_EXERCISE DIRECTIONS:_
Pull out every line below containing the word "ring".
====== DATASET EXCERPTS ======
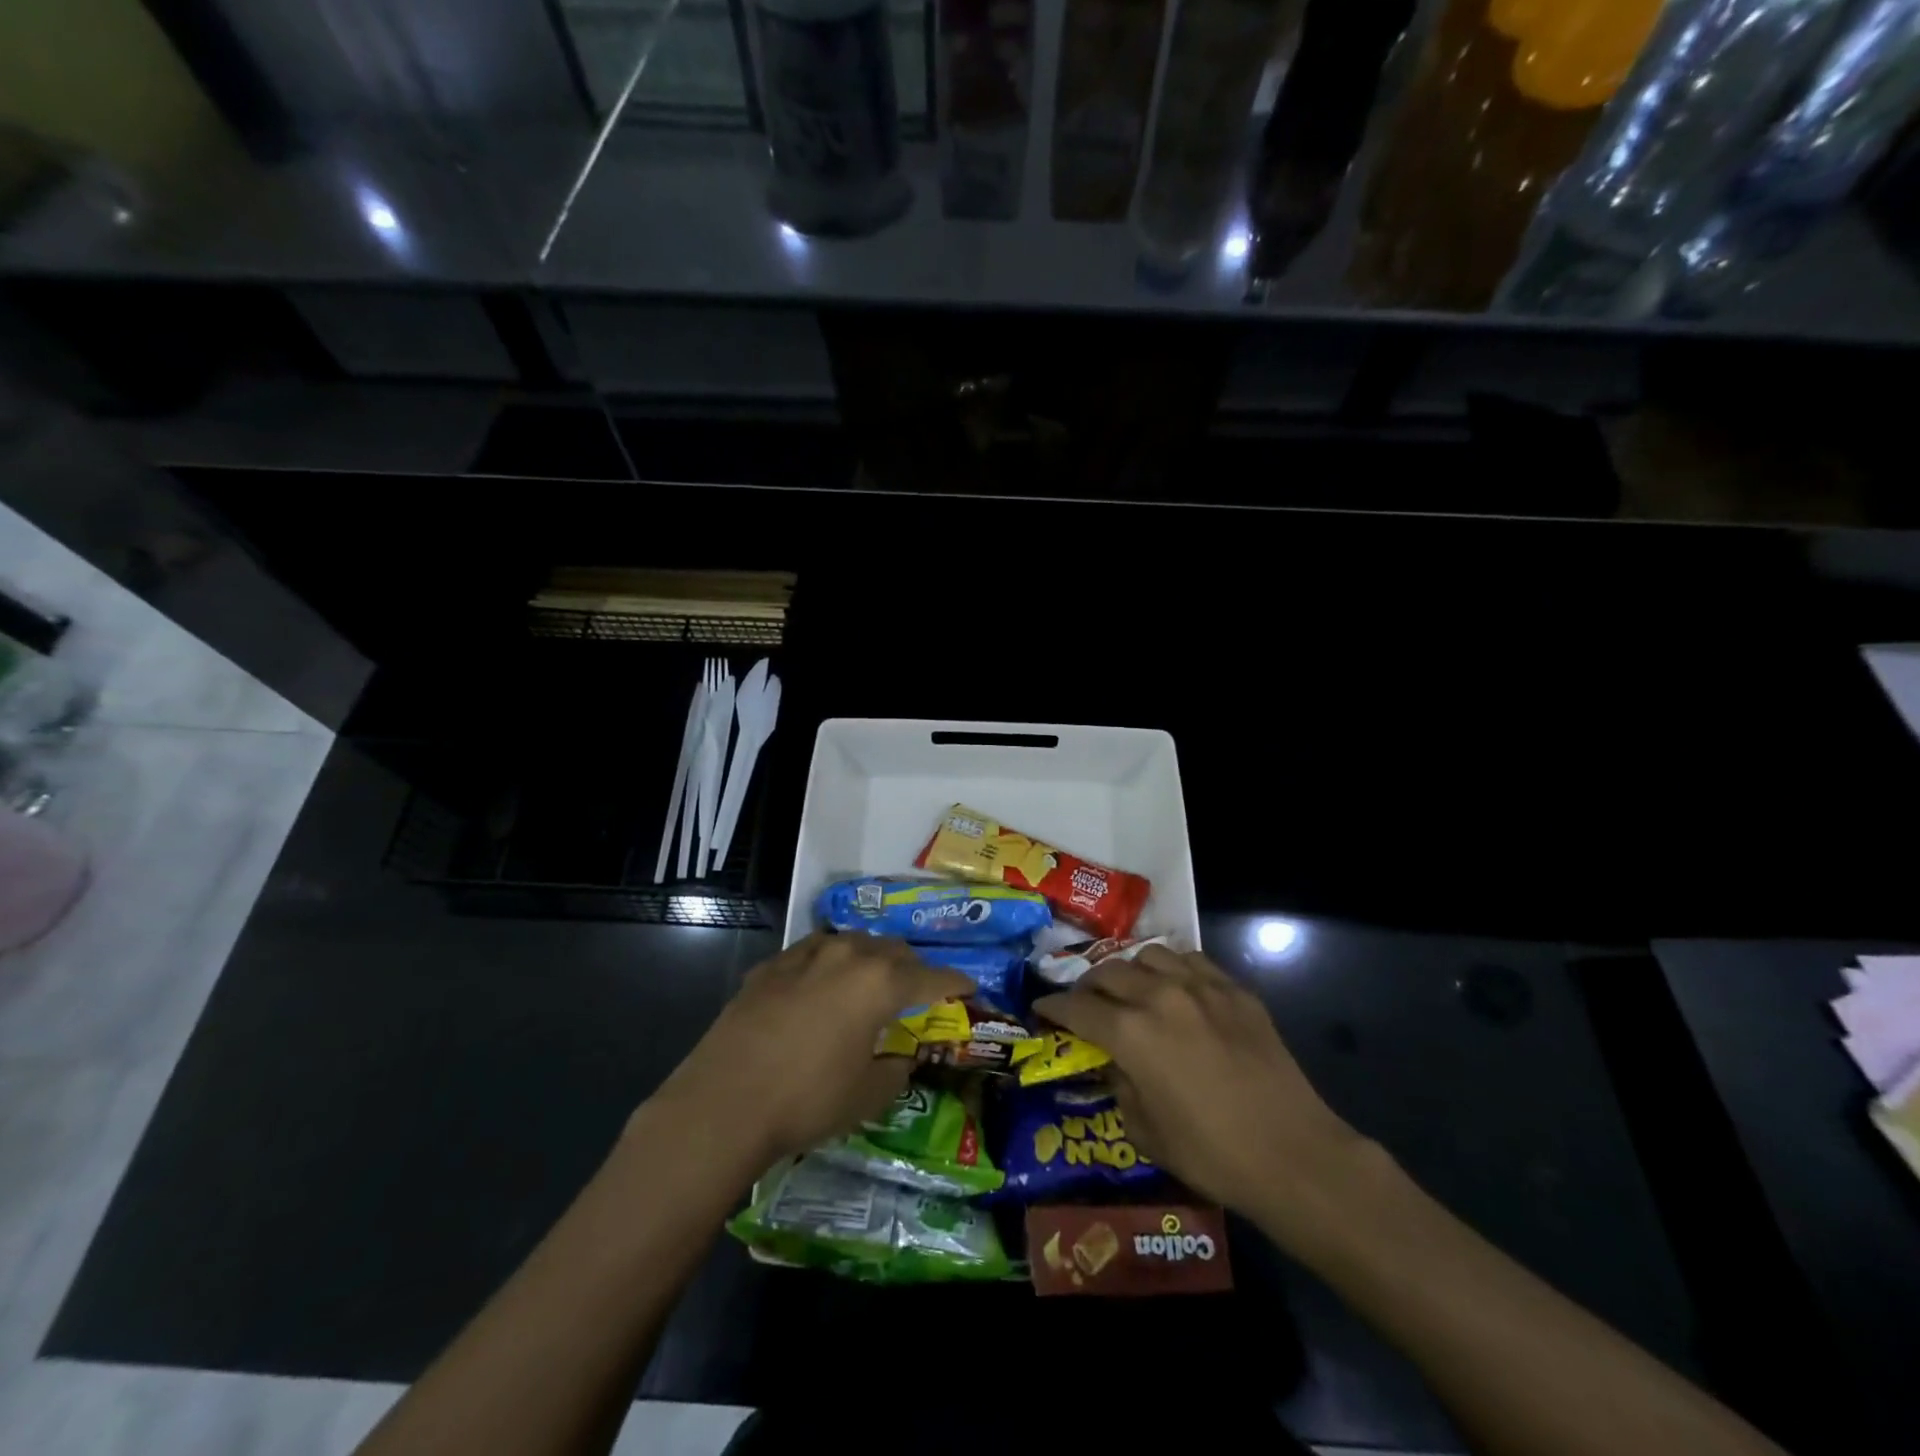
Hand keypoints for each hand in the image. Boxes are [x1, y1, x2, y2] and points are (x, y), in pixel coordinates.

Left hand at [648, 933, 971, 1170]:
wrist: (723, 1103)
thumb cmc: (807, 1101)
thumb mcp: (868, 1095)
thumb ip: (896, 1068)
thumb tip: (901, 1055)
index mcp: (880, 982)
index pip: (932, 977)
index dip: (955, 983)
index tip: (969, 987)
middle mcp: (847, 955)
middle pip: (892, 950)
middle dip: (912, 967)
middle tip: (918, 990)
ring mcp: (804, 955)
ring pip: (851, 943)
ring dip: (870, 959)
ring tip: (870, 981)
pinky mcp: (770, 967)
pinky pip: (812, 954)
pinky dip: (828, 964)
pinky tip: (820, 985)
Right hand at [1031, 945, 1362, 1234]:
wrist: (1294, 1154)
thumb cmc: (1213, 1155)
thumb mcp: (1146, 1133)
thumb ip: (1120, 1088)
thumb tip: (1116, 1065)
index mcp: (1131, 1034)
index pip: (1077, 1008)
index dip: (1052, 1007)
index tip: (1041, 1008)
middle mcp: (1160, 997)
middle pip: (1108, 973)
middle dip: (1087, 986)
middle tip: (1084, 1002)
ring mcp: (1201, 987)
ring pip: (1148, 956)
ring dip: (1129, 971)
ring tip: (1130, 989)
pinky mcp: (1235, 990)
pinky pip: (1191, 961)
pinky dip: (1173, 968)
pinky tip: (1175, 986)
======
_WRITTEN REPLY:_
ring mcp: (804, 955)
ring pip: (851, 943)
ring dip: (870, 959)
ring tip: (870, 981)
ring mcp: (1201, 987)
ring pip: (1148, 956)
ring dip: (1129, 971)
ring tip: (1130, 989)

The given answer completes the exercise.